Obviously, Paul does not have Assyria in view in I Cor. 15:55.  Paul is looking to another plague and scourge of death – Hades.  This is why Paul says “Where O Hades is thy victory?”  (I Cor. 15:55)  Hades was the prison that held man in its clutches.  Hades kept man from ascending to be with God in heaven.  Sin was defeated in Christ’s cross; but the last enemy (death/Hades) remained to be defeated.  This would occur in the resurrection of the last day.  John portrays this in Rev. 20:11-15, where Hades is cast into the lake of fire, signifying the defeat of the long enemy of man.  But in Rev. 21:4, he seems to have the death, sorrow, and tears of martyrdom and persecution in view – just as Isaiah and Hosea did before him.  Evidence of this is seen in the fact that tears, sorrowing, and crying are still present in the world and the church.  The prophet is only speaking relatively, not absolutely; he has in view the great tribulation, which was now past.  We give again Foy E. Wallace’s comments:

This passage was the fulfillment of the promise in chapter 7:14-17 which was vouchsafed by Christ himself that the faithful through tribulation would become recipients of the blessings signified in the symbolic phrases of these two texts.  The same figures of speech are employed by Isaiah in the descriptions of the blessings that should come upon Israel when freed from exile and returned to their land [Isa. 25:8; 35:10]…no more death referred to the martyrdom of the saints as chapter 2:10; neither sorrow nor crying referred to the sorrows of persecution; and neither any more pain was just another phrase for no more tribulation.[10]

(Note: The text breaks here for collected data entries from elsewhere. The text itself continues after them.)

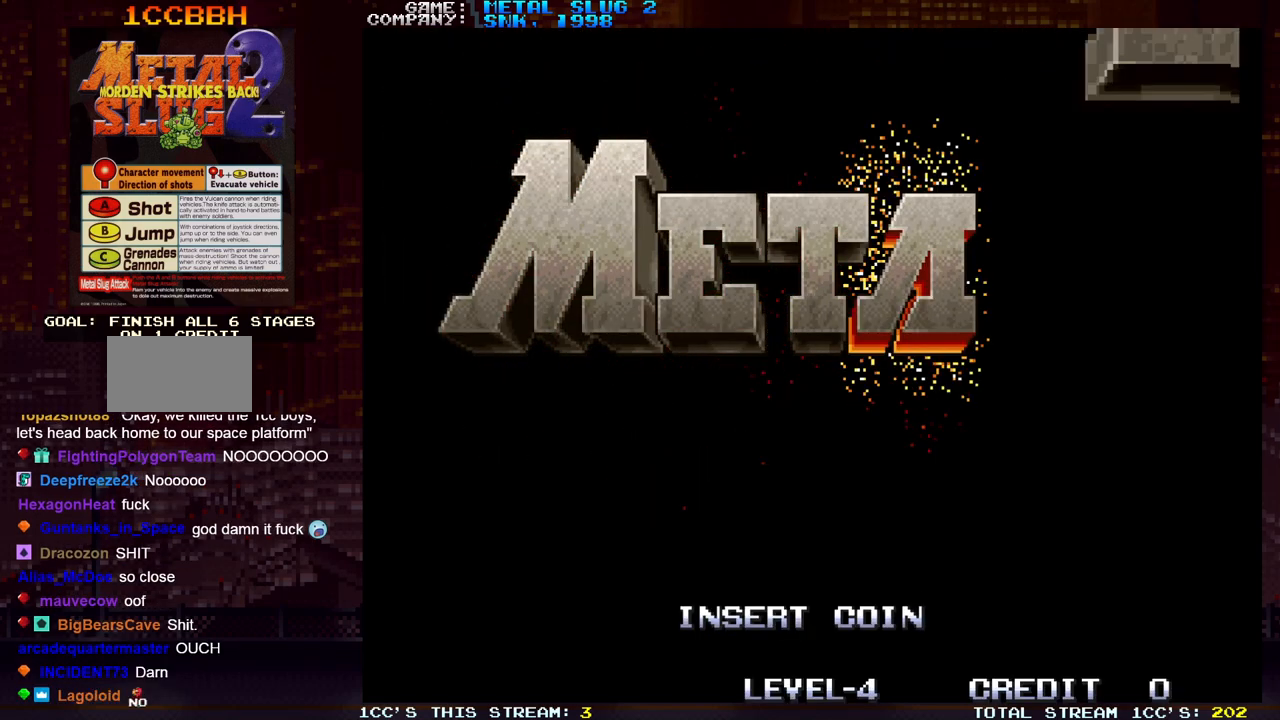
{"buttons": [], "left_stick": "center", "events": []}
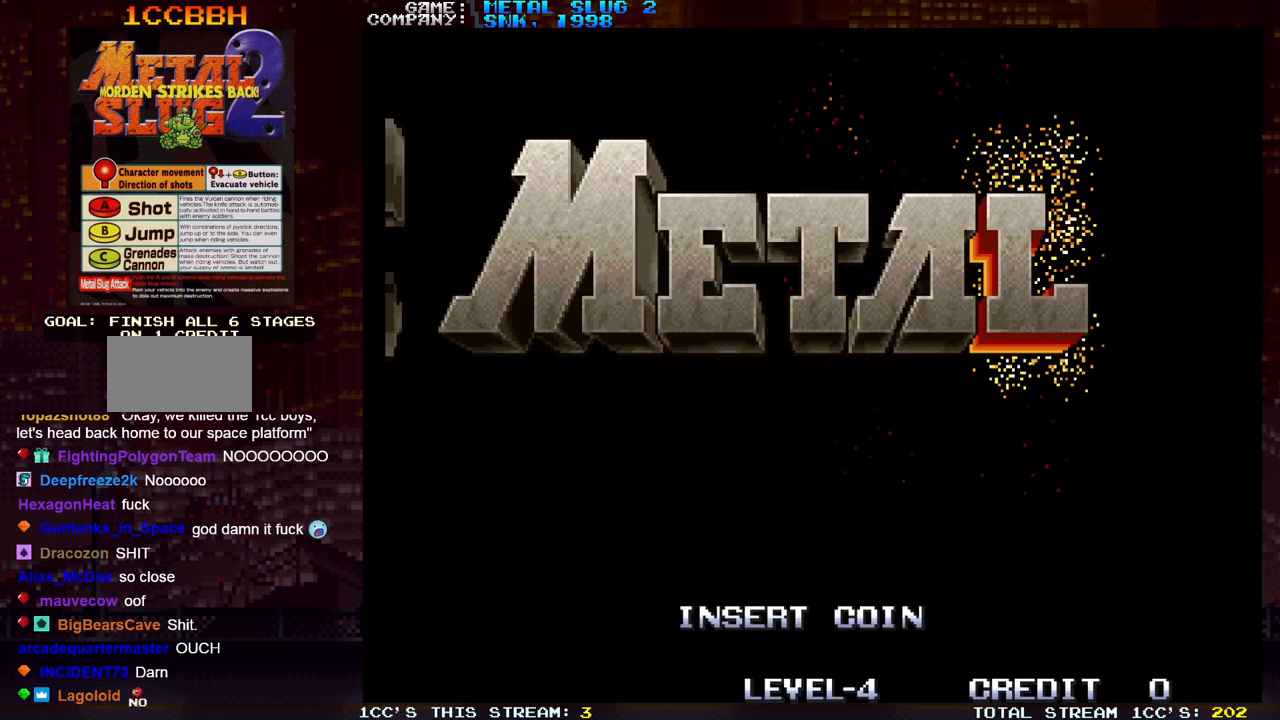
{"buttons": [], "left_stick": "right", "events": [[350, "left_stick", "right"]]}
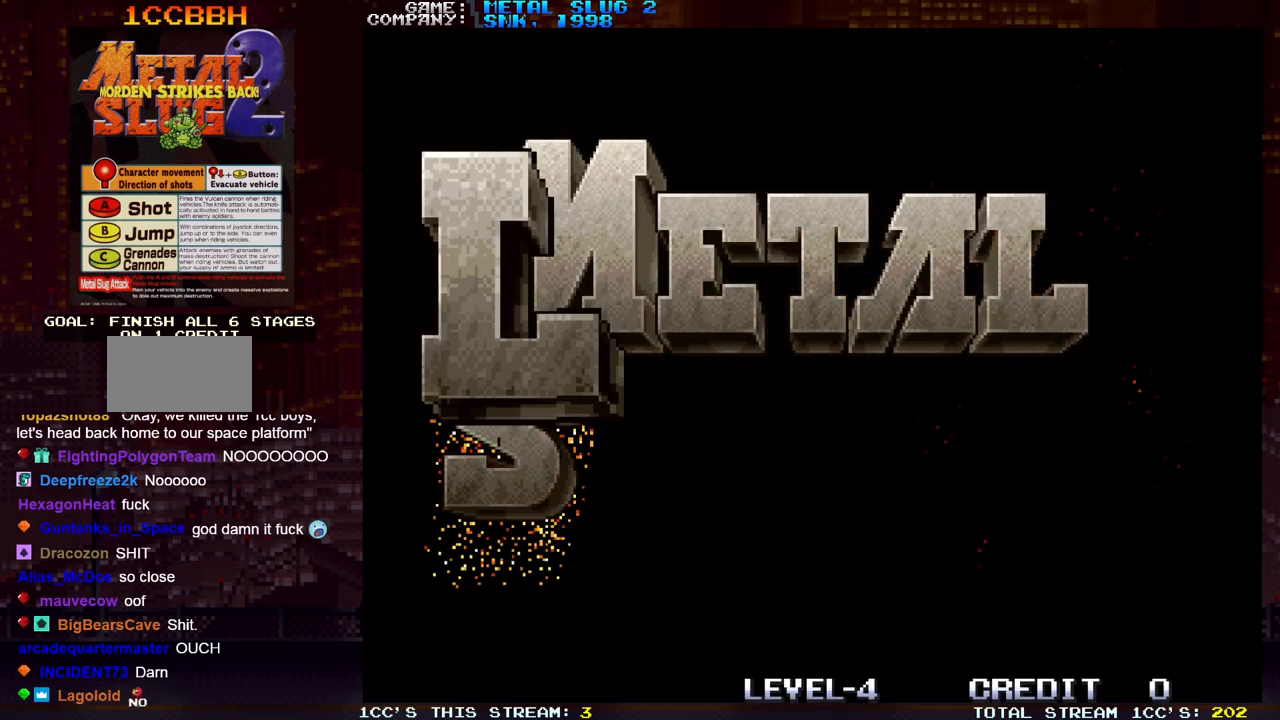
{"buttons": [], "left_stick": "right", "events": []}
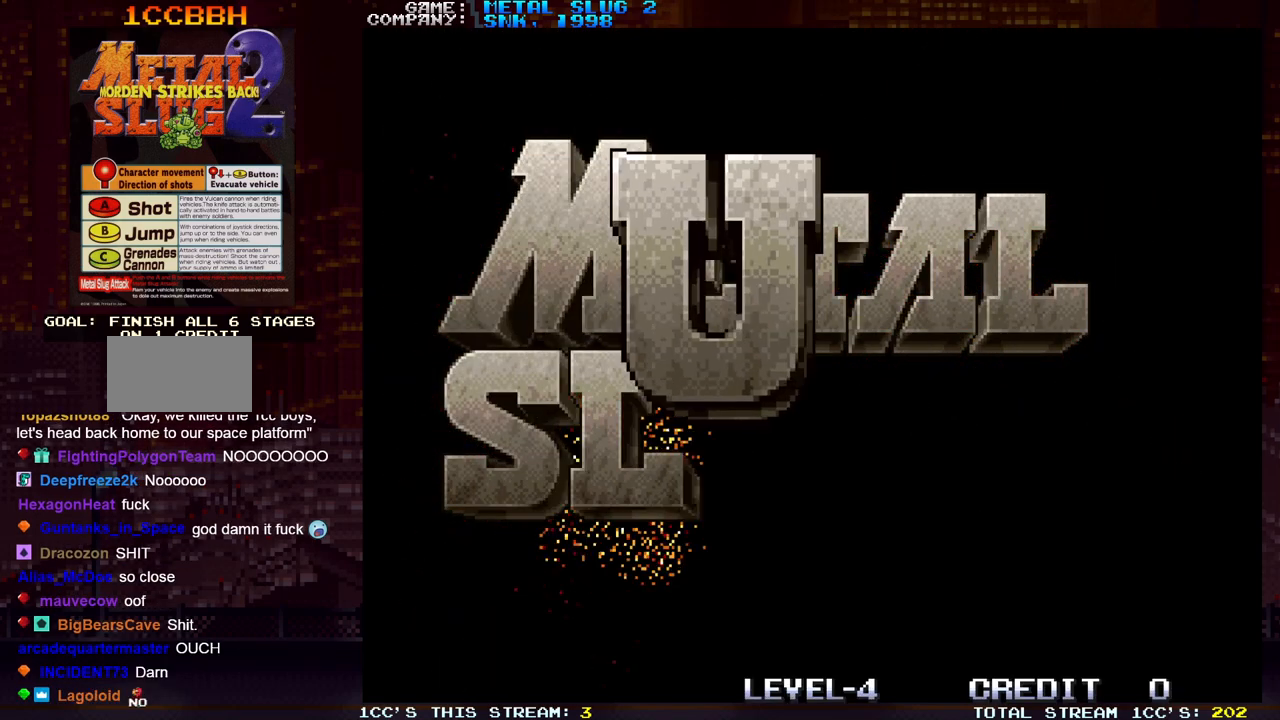
{"buttons": [], "left_stick": "center", "events": [[83, "left_stick", "center"]]}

But let us assume that Rev. 20:14 and 21:4 have the same death in view as Sam asserts they must.  Then, upon the further assumption that Isa. 25:6-8 again has the same death in view, what does Sam prove?  Nothing!  Sam’s whole argument turns on his faulty interpretation of “all peoples” in Isa. 25:7, mistaking it for every person, instead of what is really means, “every race, language, and nation.”  Hence, no matter how you approach it, Sam’s argument comes to nothing.  Every race, language and nation would see the salvation of God in Hades’ defeat.  Nothing in what we say or what Isaiah says can be turned to make us affirm Universal salvation for all men. 


Sam wants to retry the case, but has brought forward no new substantive evidence.  His whole motive in this last article was to save face.  Nothing he has said exculpates King’s Covenant Eschatology from Universalism.  There is only one verdict the evidence will support: Guilty!  Covenant Eschatology stands condemned.


[1] According to Siegle, the “body of death” is mankind under the Mosaic law:  “This is why Paul cried out for deliverance from the Mosaic "body of death" (Rom. 7:24).”  Siegle; from a comment posted on PlanetPreterist.

[2] Max R. King, The Cross and the Parousia of Christ, p. 644.

[3] According to Siegle, the “body of death” is mankind under the Mosaic law:  “This is why Paul cried out for deliverance from the Mosaic "body of death" (Rom. 7:24).”  Siegle; from a comment posted on PlanetPreterist.

[4] Max R. King, The Cross and the Parousia of Christ, p. 644.

[5] Max R. King, The Spirit of Prophecy (Warren, OH, 1971), pp. 144.

[6] Max R. King, The Cross and the Parousia of Christ, p. 644.

[7] “The essence of "Covenant Eschatology" is the removal of the effects of sin and death through the applied meaning of Christ's death carried through the Parousia in A.D. 70. The "collective" or "corporate" view is the only logical approach that takes up the theme of redemptive history and carries it to its victorious conclusion in Christ Jesus.” – From a post by Larry Siegle on appended to Sam’s last article.  Notice how much Larry sounds like King, and how little he sounds like the Bible.

[8] Samuel M. Frost, Exegetical Essays on the Resurrection of the Dead (Truth Voice Pub. 2004), p.157.

[9] Homer Hailey, The Minor Prophets (Hosea) (1193, Religious Supply, Inc.), p. 181.

[10] Foy E. Wallace Jr., The Book of Revelation (Ft. Worth, 1966), pp. 429, 430.